(SELECTED TEXT)
Only time will tell whether Hasen’s prediction is correct, but nevertheless, he may be missing the larger point regarding this debate, as well as the larger issue of the U.S. electoral system and the fundamental way that it is administered.

It’s worth pointing out that the only reason that Republicans are considering this change in the first place is because, following the 2010 census and redistricting process, they have already gerrymandered congressional districts in such a way to guarantee Republican victories. In southern states, this largely meant re-segregating politics by isolating Democrats to urban districts represented by African-American legislators while leaving Republicans to divvy up the rest of the state.

This rigged system of redistricting is how Republicans were able to keep control of the House of Representatives despite losing the popular vote nationwide by 1.4 million votes in 2012. Democratic House candidates earned 49.15 percent of the popular vote, while Republicans earned only 48.03 percent, meaning that the American people preferred a unified Democratic Congress over the divided Congress it actually got by more than a full percentage point. But thanks to partisan gerrymandering, Republicans retained a solid House majority for the 113th Congress.

An analysis by the Center for American Progress’s Ian Milhiser revealed just how firmly gerrymandering solidified Republican control of the House. “In order to take control of the House, Democrats would have needed to win the 2012 election by 7.25 percentage points,” Milhiser wrote. “That’s significantly more than the Republican margin of victory in the 2010 GOP wave election (6.6 percent), and only slightly less than the margin of victory in the 2006 Democratic wave election (7.9 percent).”
(End SELECTED TEXT)
**TASKS FOR THIS EXERCISE**
• a. Reproduce the passage on gerrymandering verbatim from "Only time will" up to and including "of the state.".
• b. In the passage on gerrymandering, condense the paragraph beginning "This rigged system of redistricting" into one or two sentences that keep its main facts.
The rows play no part in working with the passage on gerrymandering.
(DATASET EXTRACT)
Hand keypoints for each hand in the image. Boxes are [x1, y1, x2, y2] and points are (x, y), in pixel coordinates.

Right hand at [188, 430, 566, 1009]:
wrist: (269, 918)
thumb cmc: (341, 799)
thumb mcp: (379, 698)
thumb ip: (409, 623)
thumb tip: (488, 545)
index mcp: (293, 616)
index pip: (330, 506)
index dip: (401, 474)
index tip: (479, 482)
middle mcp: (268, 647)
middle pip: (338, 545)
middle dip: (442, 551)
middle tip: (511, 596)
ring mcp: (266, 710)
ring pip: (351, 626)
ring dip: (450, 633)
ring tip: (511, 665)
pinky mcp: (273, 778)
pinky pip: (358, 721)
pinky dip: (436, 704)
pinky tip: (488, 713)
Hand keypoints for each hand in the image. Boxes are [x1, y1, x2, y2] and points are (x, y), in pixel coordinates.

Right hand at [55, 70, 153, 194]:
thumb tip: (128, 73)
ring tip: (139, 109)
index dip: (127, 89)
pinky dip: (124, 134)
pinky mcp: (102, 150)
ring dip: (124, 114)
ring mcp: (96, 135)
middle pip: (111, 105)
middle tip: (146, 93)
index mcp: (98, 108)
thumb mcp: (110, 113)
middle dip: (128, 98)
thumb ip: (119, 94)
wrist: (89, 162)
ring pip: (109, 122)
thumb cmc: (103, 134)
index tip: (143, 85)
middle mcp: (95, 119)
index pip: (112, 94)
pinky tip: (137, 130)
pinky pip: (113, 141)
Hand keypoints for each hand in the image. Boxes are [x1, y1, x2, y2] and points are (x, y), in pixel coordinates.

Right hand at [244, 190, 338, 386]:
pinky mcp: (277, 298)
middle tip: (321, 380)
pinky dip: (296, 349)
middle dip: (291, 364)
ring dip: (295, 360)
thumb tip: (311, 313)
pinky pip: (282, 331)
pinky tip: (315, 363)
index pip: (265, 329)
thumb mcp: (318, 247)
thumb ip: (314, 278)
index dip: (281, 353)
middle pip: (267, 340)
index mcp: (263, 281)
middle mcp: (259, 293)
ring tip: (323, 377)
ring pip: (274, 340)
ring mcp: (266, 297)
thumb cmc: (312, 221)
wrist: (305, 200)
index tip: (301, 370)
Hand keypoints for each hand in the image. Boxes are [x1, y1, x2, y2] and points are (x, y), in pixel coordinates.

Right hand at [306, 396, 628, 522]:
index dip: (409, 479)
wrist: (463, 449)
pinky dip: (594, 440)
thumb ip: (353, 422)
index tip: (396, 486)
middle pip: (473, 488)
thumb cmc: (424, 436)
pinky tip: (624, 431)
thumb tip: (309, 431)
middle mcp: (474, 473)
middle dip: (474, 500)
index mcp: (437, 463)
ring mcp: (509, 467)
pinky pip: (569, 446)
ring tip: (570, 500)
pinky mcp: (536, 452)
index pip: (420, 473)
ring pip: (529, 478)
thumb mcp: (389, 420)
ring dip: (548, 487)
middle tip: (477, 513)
(End DATASET EXTRACT)
**RESPONSES TO THE EXERCISE**
• a.
Only time will tell whether Hasen’s prediction is correct, but nevertheless, he may be missing the larger point regarding this debate, as well as the larger issue of the U.S. electoral system and the fundamental way that it is administered.

It’s worth pointing out that the only reason that Republicans are considering this change in the first place is because, following the 2010 census and redistricting process, they have already gerrymandered congressional districts in such a way to guarantee Republican victories. In southern states, this largely meant re-segregating politics by isolating Democrats to urban districts represented by African-American legislators while leaving Republicans to divvy up the rest of the state.

• b. Partisan gerrymandering let Republicans keep a solid House majority for the 113th Congress. This happened even though they lost the 2012 nationwide House popular vote by 1.4 million votes, with 48.03 percent to the Democrats' 49.15 percent.